Я вдруг заметил, что Сальтини пристально смотрит на меня — так, словно я его безумно интересую. Я понимал, что он знает про меня все — наверняка он читал всю мою корреспонденцию, и, видимо, замысел Шэна ему был понятнее, чем мне.

Уж кто-кто, а я в глазах Сальтини должен был выглядеть законченным иррационалистом.

— Моя настоящая работа — в Центре, — заявил я. — Я не могу уехать, когда все только начало налаживаться.

Пожалуй, мне стоило обидеться на то, что мое заявление удивило всех, кроме Шэна.

Сальтини обвел всех нас палящим взором.

— Уверен, все вы понимаете, что бюджет будет урезан. Не сомневаюсь, должность профессора аквитанской литературы в самом скором времени будет сокращена. Полагаю, что наемная работница, столь часто отсутствующая на ферме, также в ближайшее время обнаружит, что ее работа там не нужна.

Что касается Центра… Видимо, вы рассчитываете на прибыль, которой не повредит сокращение бюджетных ассигнований.

Пока я вам скажу единственное: все ваши учащиеся и их родственники в данный момент подвергаются проверке на серьезные проявления иррациональности, и этот факт будет им предъявлен со всей строгостью. А если у вас не останется учеников…

Он ретировался, даже не удосужившись высказать свою угрозу до конца. Да и не надо ему было этого делать.

Когда мы все шли к двери, Шэн тихо сказал мне:

— Спасибо.

Жаль, что мне от его благодарности не стало веселее.

Трекеры снова начали ходить регулярно и без неожиданных остановок. Я поехал в Центр. По углам торчали копы из ПСП, но утренняя буря улеглась, ярко светило солнце, и они либо отбросили капюшоны своих курток, либо вообще сняли их и держали в руках, и потому вид у них теперь был совсем не такой угрожающий — они скорее напоминали смущенных швейцаров, Я включил новостной канал, убедился в том, что там излагалось сплошное вранье — разве что кроме сообщения о том, что погибли семеро муниципальных полицейских. Но при всем том они объявлялись мятежниками. Что-то я сильно сомневался в том, чтобы кто-либо потащился бы бунтовать во время жуткой утренней бури. Видимо, просто «псипам» важнее было что-то вякнуть, чем заботиться о том, поверят в это люди или нет.
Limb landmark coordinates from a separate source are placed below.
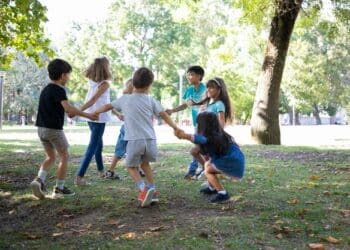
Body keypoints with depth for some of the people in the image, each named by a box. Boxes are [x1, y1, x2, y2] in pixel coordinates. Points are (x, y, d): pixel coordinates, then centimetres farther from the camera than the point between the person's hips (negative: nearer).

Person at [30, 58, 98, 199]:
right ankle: (59, 188, 10)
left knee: (51, 157, 19)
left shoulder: (46, 89, 12)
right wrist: (87, 115, -24)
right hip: (54, 129, -8)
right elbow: (68, 108, -27)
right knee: (64, 157, 7)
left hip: (41, 128, 8)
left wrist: (69, 113, 18)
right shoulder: (59, 90, -14)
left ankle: (39, 180, 0)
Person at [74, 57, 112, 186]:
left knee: (98, 145, 24)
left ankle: (101, 171, 39)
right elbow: (92, 101, -25)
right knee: (92, 148, -5)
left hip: (91, 117, 8)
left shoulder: (91, 81, 7)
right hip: (99, 118, -8)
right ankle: (79, 177, -10)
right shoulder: (104, 84, -15)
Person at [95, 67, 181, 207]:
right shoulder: (151, 101, 9)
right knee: (145, 163, 26)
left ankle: (143, 188, -11)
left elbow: (108, 106, 23)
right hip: (150, 140, 2)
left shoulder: (125, 99, 10)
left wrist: (94, 113, 38)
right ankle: (152, 191, 20)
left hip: (134, 140, -2)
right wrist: (176, 128, 9)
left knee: (131, 166, 14)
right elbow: (164, 115, 3)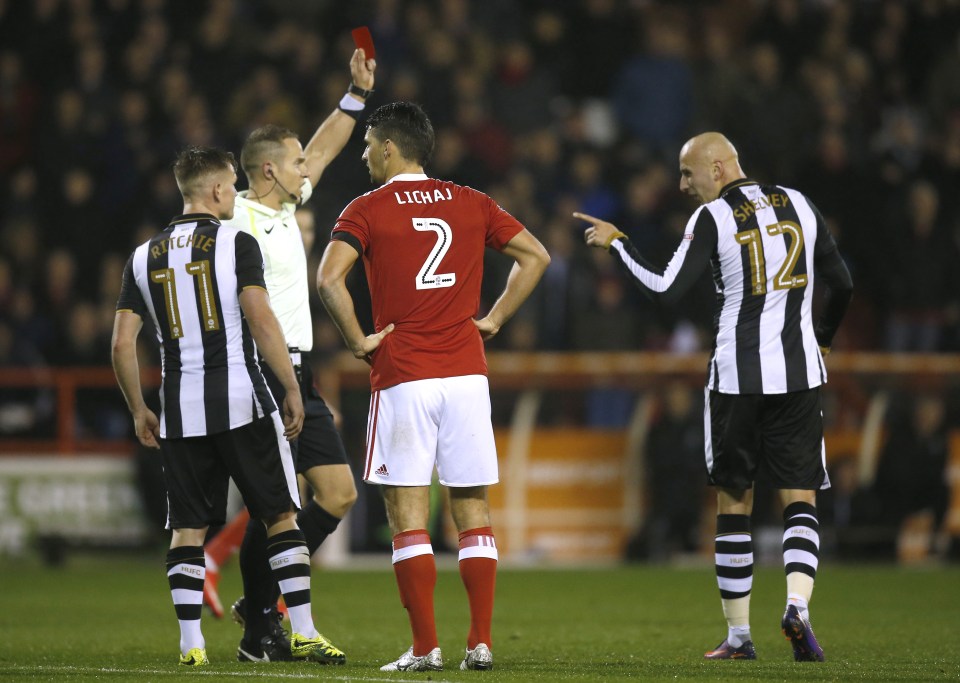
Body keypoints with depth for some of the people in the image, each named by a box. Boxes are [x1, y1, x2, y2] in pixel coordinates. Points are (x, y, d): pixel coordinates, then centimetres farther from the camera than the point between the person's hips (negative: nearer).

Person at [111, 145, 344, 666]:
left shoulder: (144, 257, 10)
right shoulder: (235, 243, -3)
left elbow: (122, 343, 7)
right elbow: (261, 320, -12)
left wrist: (138, 411, 17)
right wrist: (292, 390, -6)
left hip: (179, 410, 4)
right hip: (241, 400, -4)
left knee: (187, 529, 7)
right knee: (280, 516, 3)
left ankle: (190, 643, 2)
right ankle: (303, 632, 0)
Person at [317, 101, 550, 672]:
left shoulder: (368, 210, -3)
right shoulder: (472, 204, 9)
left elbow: (329, 278, -16)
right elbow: (536, 256, 11)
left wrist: (358, 341, -6)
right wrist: (495, 319, 12)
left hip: (402, 376, -4)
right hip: (467, 373, 4)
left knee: (408, 516, 0)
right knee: (474, 512, 8)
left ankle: (426, 648, -4)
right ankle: (482, 643, 5)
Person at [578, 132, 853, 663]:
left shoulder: (713, 218, -6)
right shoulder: (798, 205, 8)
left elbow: (666, 291, -10)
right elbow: (842, 284, 13)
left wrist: (617, 244, 1)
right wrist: (823, 338, 29)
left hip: (737, 377, -3)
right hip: (799, 373, 3)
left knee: (733, 505, 8)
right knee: (799, 500, 3)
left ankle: (738, 636, 11)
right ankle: (797, 604, -22)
Наверняка потом они могли либо отказаться от своих слов, либо как-то выкрутиться.

Трекер въехал на стоянку позади Центра, выпустил вместо гусениц колеса и подъехал к лестнице. Я взял куртку, но надевать ее не стал и поднялся по ступеням.
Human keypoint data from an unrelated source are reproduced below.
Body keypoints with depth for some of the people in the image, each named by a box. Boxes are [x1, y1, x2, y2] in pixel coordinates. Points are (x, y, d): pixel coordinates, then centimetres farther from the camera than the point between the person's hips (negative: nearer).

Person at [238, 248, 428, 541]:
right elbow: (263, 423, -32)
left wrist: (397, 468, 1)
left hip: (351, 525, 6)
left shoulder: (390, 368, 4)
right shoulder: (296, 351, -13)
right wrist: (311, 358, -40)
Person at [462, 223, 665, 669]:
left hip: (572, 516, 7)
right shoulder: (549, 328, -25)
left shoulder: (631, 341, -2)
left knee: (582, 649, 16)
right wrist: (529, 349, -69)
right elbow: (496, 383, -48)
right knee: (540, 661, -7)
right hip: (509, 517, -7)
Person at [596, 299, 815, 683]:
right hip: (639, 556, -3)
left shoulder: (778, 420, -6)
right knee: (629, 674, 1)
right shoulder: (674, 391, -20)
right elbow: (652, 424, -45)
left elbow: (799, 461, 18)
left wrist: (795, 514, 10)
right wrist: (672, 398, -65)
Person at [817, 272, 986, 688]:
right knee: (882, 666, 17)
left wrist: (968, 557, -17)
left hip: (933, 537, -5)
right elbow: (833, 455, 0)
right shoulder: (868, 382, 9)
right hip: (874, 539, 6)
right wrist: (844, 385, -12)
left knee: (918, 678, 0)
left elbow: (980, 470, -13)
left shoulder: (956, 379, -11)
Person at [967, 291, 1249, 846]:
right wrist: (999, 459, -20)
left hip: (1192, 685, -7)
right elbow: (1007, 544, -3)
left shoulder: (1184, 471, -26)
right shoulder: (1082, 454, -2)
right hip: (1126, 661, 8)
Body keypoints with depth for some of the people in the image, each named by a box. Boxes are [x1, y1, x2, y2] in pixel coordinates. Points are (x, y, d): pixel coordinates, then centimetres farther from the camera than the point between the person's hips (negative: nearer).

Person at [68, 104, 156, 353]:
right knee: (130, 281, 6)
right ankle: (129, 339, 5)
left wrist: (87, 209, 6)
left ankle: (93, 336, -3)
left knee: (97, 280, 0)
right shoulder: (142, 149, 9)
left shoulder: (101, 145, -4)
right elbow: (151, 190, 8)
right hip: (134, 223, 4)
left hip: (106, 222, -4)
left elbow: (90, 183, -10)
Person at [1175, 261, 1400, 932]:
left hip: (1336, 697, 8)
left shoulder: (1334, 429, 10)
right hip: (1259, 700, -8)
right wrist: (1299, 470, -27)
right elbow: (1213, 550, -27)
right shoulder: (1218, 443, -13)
У двери меня ждал Торвальд.

— Происходит нечто чрезвычайное, — без преамбулы проговорил он.

— Да, я знаю, — ответил я.

— Они грозят лишить всех, кто посещает Центр, любой работы, кроме грубого физического труда. Потому что мы, видите ли, слишком иррациональны для того, чтобы чем-то еще заниматься. Это сообщение пришло сразу же после того, как ты утром уехал.

Естественно. Сальтини был уверен в том, что я уеду, но на всякий случай решил принять дополнительные меры. Может быть, он уже даже распорядился о том, чтобы здание Центра снесли. Что ж, тогда мне точно придется вооружиться лопатой. Может быть, в более или менее теплую погоду я мог бы петь на улицах или заниматься еще чем-нибудь в таком роде.
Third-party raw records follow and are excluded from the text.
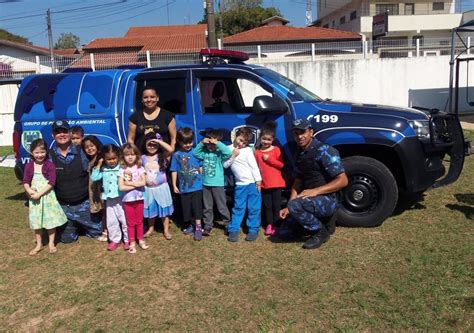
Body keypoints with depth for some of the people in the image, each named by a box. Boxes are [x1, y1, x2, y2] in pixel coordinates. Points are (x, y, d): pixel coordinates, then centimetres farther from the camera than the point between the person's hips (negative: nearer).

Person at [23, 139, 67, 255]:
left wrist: (39, 194, -20)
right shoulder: (29, 166, 2)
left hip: (48, 196, -3)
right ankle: (39, 244, 25)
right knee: (36, 221, 11)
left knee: (51, 220, 5)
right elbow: (25, 181, 1)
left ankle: (51, 243, 21)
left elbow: (51, 183, -15)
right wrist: (29, 191, -19)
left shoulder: (50, 165, -9)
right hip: (34, 198, 3)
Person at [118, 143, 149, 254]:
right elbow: (121, 187, -15)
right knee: (130, 222, 10)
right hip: (127, 200, -1)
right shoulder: (122, 170, -7)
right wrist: (135, 184, -15)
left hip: (139, 198, 1)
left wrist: (129, 183, -17)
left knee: (139, 221, 15)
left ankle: (140, 240, 29)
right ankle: (132, 243, 20)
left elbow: (143, 182, -15)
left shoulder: (140, 168, -4)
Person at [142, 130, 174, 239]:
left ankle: (166, 230, 18)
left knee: (164, 209, 7)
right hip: (148, 189, 3)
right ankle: (151, 228, 35)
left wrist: (158, 141, -23)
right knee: (150, 209, 17)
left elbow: (171, 149, -26)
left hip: (161, 188, -2)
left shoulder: (162, 156, -8)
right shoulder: (143, 158, 1)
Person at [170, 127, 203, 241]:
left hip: (197, 186, -2)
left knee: (197, 206, -2)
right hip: (184, 188, 2)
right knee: (186, 207, 13)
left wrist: (203, 180, 5)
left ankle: (198, 227, 5)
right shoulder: (177, 155, -4)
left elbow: (201, 167, 4)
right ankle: (189, 225, 30)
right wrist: (174, 185, 2)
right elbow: (174, 171, 1)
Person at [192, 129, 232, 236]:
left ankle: (228, 225, 19)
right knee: (207, 207, 13)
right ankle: (208, 226, 23)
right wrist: (201, 143, -7)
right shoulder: (204, 153, 4)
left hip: (218, 184, -4)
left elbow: (228, 152, -26)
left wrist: (217, 143, -24)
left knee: (222, 207, 5)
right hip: (206, 184, 5)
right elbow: (195, 153, 5)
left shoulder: (220, 153, -10)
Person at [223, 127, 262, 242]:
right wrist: (233, 156, -9)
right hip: (240, 184, 2)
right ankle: (233, 230, 11)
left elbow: (254, 166, -5)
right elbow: (224, 165, 2)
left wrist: (258, 181, -8)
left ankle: (253, 230, 11)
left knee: (254, 208, 2)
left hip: (252, 183, -2)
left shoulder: (248, 150, -4)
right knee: (238, 208, 6)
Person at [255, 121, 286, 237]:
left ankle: (276, 225, 13)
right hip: (264, 183, 2)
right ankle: (269, 224, 19)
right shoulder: (257, 152, 4)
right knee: (267, 205, 10)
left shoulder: (276, 150, -3)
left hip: (276, 183, -2)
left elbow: (281, 164, -8)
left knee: (276, 205, 5)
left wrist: (269, 159, -16)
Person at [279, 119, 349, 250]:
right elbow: (298, 180, 11)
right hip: (309, 200, 8)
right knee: (284, 232, 6)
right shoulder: (300, 153, 8)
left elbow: (343, 180, -21)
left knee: (295, 205, -35)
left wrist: (315, 191, -28)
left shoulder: (324, 151, -17)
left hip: (327, 200, -8)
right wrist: (288, 208, 0)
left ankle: (321, 231, -10)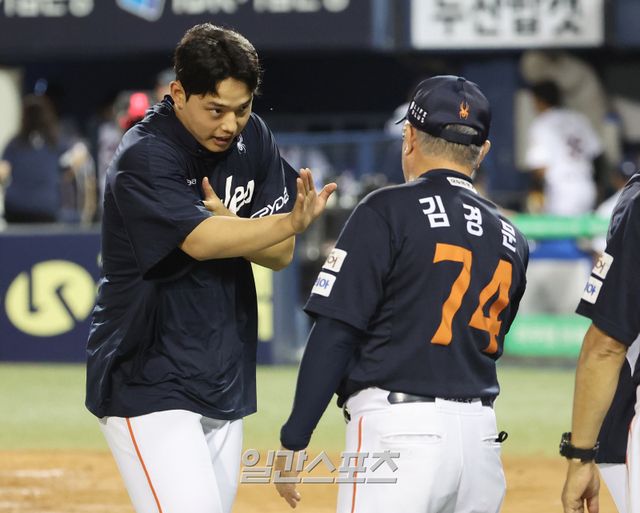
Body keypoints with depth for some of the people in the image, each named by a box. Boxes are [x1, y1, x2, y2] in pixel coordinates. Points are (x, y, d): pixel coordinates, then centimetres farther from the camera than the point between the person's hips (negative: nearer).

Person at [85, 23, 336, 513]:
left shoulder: (252, 138, 5)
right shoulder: (144, 156, -17)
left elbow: (279, 253, 3)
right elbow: (200, 241, -32)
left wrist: (228, 222, -18)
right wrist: (292, 221, -44)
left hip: (225, 382, 7)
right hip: (149, 382, -7)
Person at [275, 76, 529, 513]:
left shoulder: (388, 211, -4)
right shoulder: (511, 240, 15)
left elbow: (335, 333, -8)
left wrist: (293, 440, -5)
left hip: (399, 429, -6)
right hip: (482, 436, 6)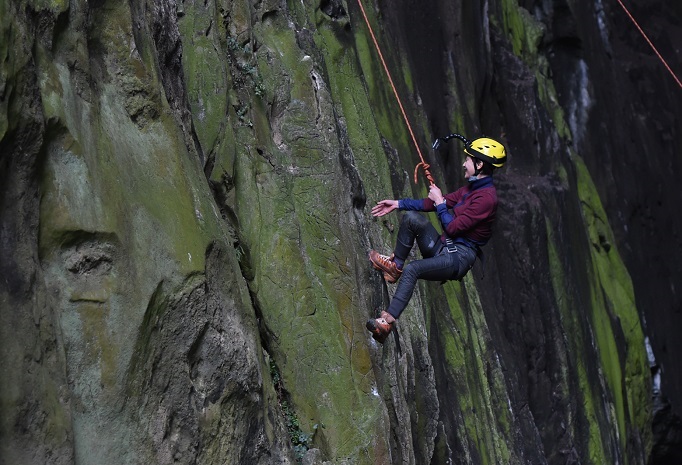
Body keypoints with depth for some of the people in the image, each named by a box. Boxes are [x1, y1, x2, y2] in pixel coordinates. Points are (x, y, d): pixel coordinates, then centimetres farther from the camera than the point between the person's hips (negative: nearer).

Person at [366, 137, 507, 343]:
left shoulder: (486, 197, -19)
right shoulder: (471, 188, 13)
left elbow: (452, 227, -20)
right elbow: (431, 204, 17)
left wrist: (439, 202, -6)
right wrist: (398, 203, 12)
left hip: (459, 257, -9)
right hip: (444, 247, 9)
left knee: (412, 269, -30)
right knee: (411, 217, -5)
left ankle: (388, 320, -35)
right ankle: (396, 265, 4)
Но почти наверняка существовали местные законы, запрещавшие такую деятельность.

— Ну и… словом, некоторые учащиеся хотели с тобой обо всем этом поговорить.

— Конечно. Только вряд ли мне стоит связываться с ними по интеркому. Они придут?

— Они уже здесь. Все собрались в большом зале.

В большом зале? Вот потеха… Зачем? Наверное, там всего-то три человека, — думал я. Маргарет, Пол… может быть, все-таки Валери? Сидят там, бедолаги, слушают, как разносится эхо по опустевшему Центру, и чувствуют, что всему конец. Если пришли попрощаться — значит, кто-то из них все-таки считал это дело стоящим. А это была храбрость особого свойства — открыто заявить о своих чувствах.

Когда мы поднимались по лестнице на второй этаж, Торвальд спросил:

— А-а-а… если вы не закроете Центр, мое рабочее место сохранится?

— Всегда, — ответил я и обнял его за плечи.

Он, похоже, испугался — ведь у каледонцев почти не принято дотрагиваться друг до друга, но через мгновение и сам обнял меня.

Впереди маячили не самые приятные дни выгребания дерьма, но у меня хотя бы были приятели — Торвальд и еще несколько человек. Может быть, думал я, будет не так тоскливо…

Мы открыли дверь, ведущую в большой зал. В некотором смысле я оказался прав, поскольку там оказались Маргарет и Валери.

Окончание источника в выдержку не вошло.